You can now access the UI at http://<your-ec2-public-ip>:3000.

Conclusion & Cost Management

You now have a powerful, private AI server running on Amazon Linux 2023. This setup gives you complete data privacy and the ability to switch between models like DeepSeek and Llama 3 in seconds.

FAQ Section (Add this to the end of your post)

1. Can I run DeepSeek-R1 (671B) on these instances? No. The full 671B parameter model requires massive H100 clusters. However, Ollama provides “Distilled” versions (7B, 8B, 14B, 32B) which perform exceptionally well and fit perfectly on the EC2 instances recommended in this guide.

2. Why use Amazon Linux 2023 instead of Ubuntu? Amazon Linux 2023 (AL2023) is optimized for AWS infrastructure, offering faster boot times and better security integration than generic Ubuntu images. While Ubuntu has more tutorials, AL2023 is the “native” choice for serious AWS engineers.

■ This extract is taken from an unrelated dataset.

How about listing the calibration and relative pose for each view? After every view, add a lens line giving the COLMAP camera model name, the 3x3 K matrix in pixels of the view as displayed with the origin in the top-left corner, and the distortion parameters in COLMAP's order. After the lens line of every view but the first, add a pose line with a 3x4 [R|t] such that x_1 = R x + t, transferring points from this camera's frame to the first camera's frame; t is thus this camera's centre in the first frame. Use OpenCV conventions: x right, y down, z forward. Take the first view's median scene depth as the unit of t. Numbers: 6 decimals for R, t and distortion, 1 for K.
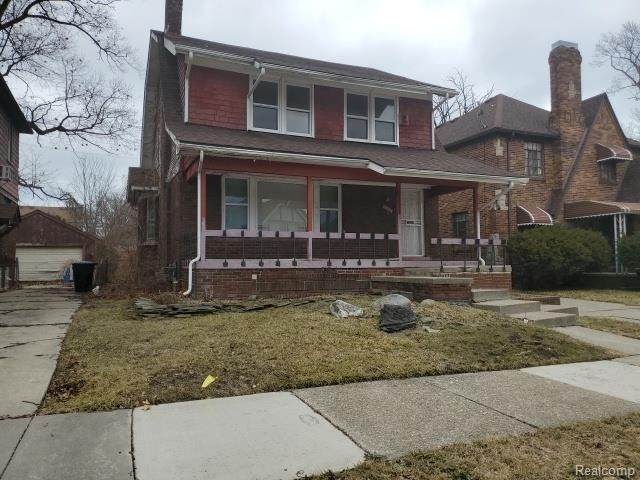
lens RADIAL K [[477.2, 0, 315.1], [0, 477.2, 239.0], [0, 0, 1]] dist [-0.007623, -0.008171]
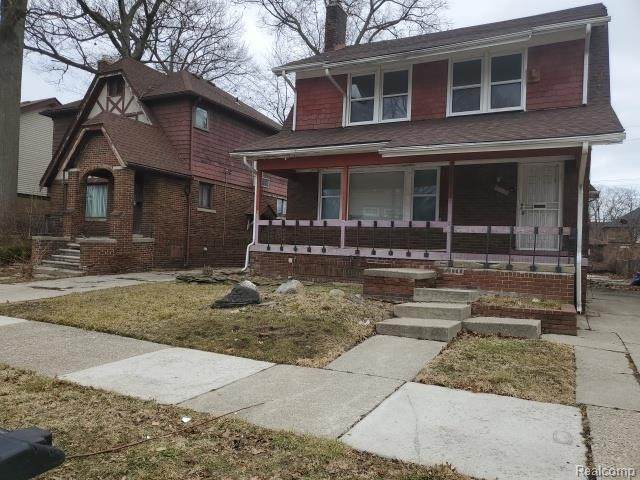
lens RADIAL K [[477.2, 0, 315.1], [0, 477.2, 239.0], [0, 0, 1]] dist [-0.007623, -0.008171]
pose [[0.631291, 0.012514, -0.775445, 0.730516], [-0.004057, 0.999909, 0.012834, 0.012029], [0.775535, -0.004956, 0.631285, 0.301748]]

3. How much disk space do I need? Allocating at least 50GB is recommended. The OS and Nvidia drivers take ~10GB. The base DeepSeek-R1 (Distill-Llama-8B) model is ~5.2GB, and the 32B model is ~20GB. You need extra headroom for swap space and logs.

4. My “Ollama run” command is slow. Why? Check if you are running in CPU mode. Run nvidia-smi to ensure your GPU is detected. If you see the GPU but Ollama is still slow, check the logs (journalctl -u ollama) to see if it failed to load the CUDA runner and fell back to CPU.